Aside from wondering where you’re going to get new customers, we all learned that it should really be about retaining your existing customers.  Guess what?  That’s where the lion’s share of your business is coming from anyway.  Too bad many companies cut back on customer service.  You can either put on a band-aid and some Neosporin (translation:  take care of your customers), or you risk getting infected.  Some companies chased away their existing customers in droves in the interest of saving money.  It doesn’t make sense, but cost cutting is supposed to make investors happy.  Go figure.

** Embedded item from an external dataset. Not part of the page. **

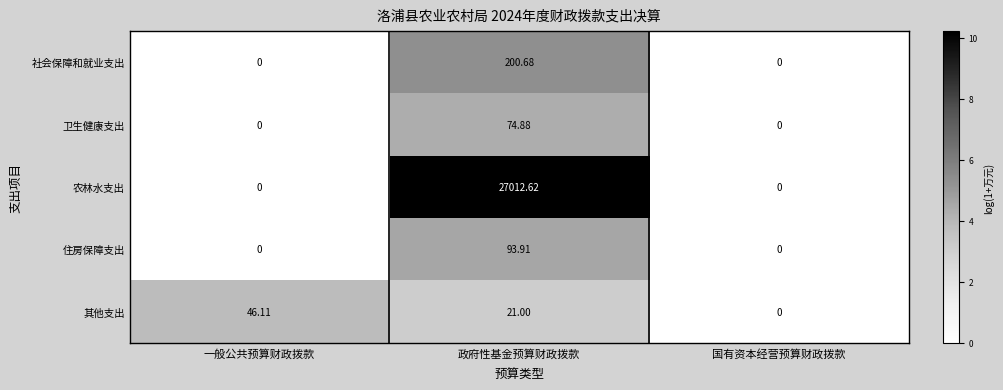

At which label does 其他支出 reach its peak?

一般公共预算财政拨款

3.  It’s Not About Price – It’s About Relationships

We kept hearing from other consultants “how are you still getting work?”  Many of them wanted to talk about pricing and assumed price was the major issue with customers. A customer is surely going to talk about pricing.  But you have to move that conversation in a more productive direction.  It’s not about pricing. It’s about value.  If you can demonstrate value you don’t have to lead with price.  In large part, the value in any customer interaction is the relationship you build with them and how you maintain it.  And the hard truth is if you’re serious about relationships, you maintain them even when they aren’t buying.  Why?  Because once they have money they will stick with those who stuck with them. 

4.  Pipeline Pipeline Pipeline

Too often this year we heard people say, “no one’s buying,” or “it’s the summer, a slow time anyway,” or “no one buys during the holidays.”  None of that is relevant if you are consistently building a pipeline throughout the year.  Every company should be working on near term, mid term and long term opportunities.  This is solid selling technique.  In a tight economy, it’s absolutely imperative.  We all knew that 2002 had very little low-hanging fruit to grab.   That meant you had to search harder, more creatively and longer to build a solid pipeline.  Ideally, you should have a handful of deals just ready to close, a handful of hot prospects, and more than a handful of opportunities that you are moving along.  The time to start is always NOW!  Going into 2003, what does your pipeline look like?

5.  Doing More With Less Forces Better Decisions

The days of spending marketing and sales dollars like water are over.  That’s not a bad thing, really.  It means that companies are now going to really think through their decisions and make better ones. It’s better for the economy in the long term.  And it gives everyone an opportunity to present the best solutions and the best value for business propositions that make sense.  As much as I loved the Sock Puppet that Petsmart.com used in their marketing and advertising, it was a lot of money spent that didn’t create value.  Doing more with less is actually smarter and will improve the business climate over the long haul, which is really what counts.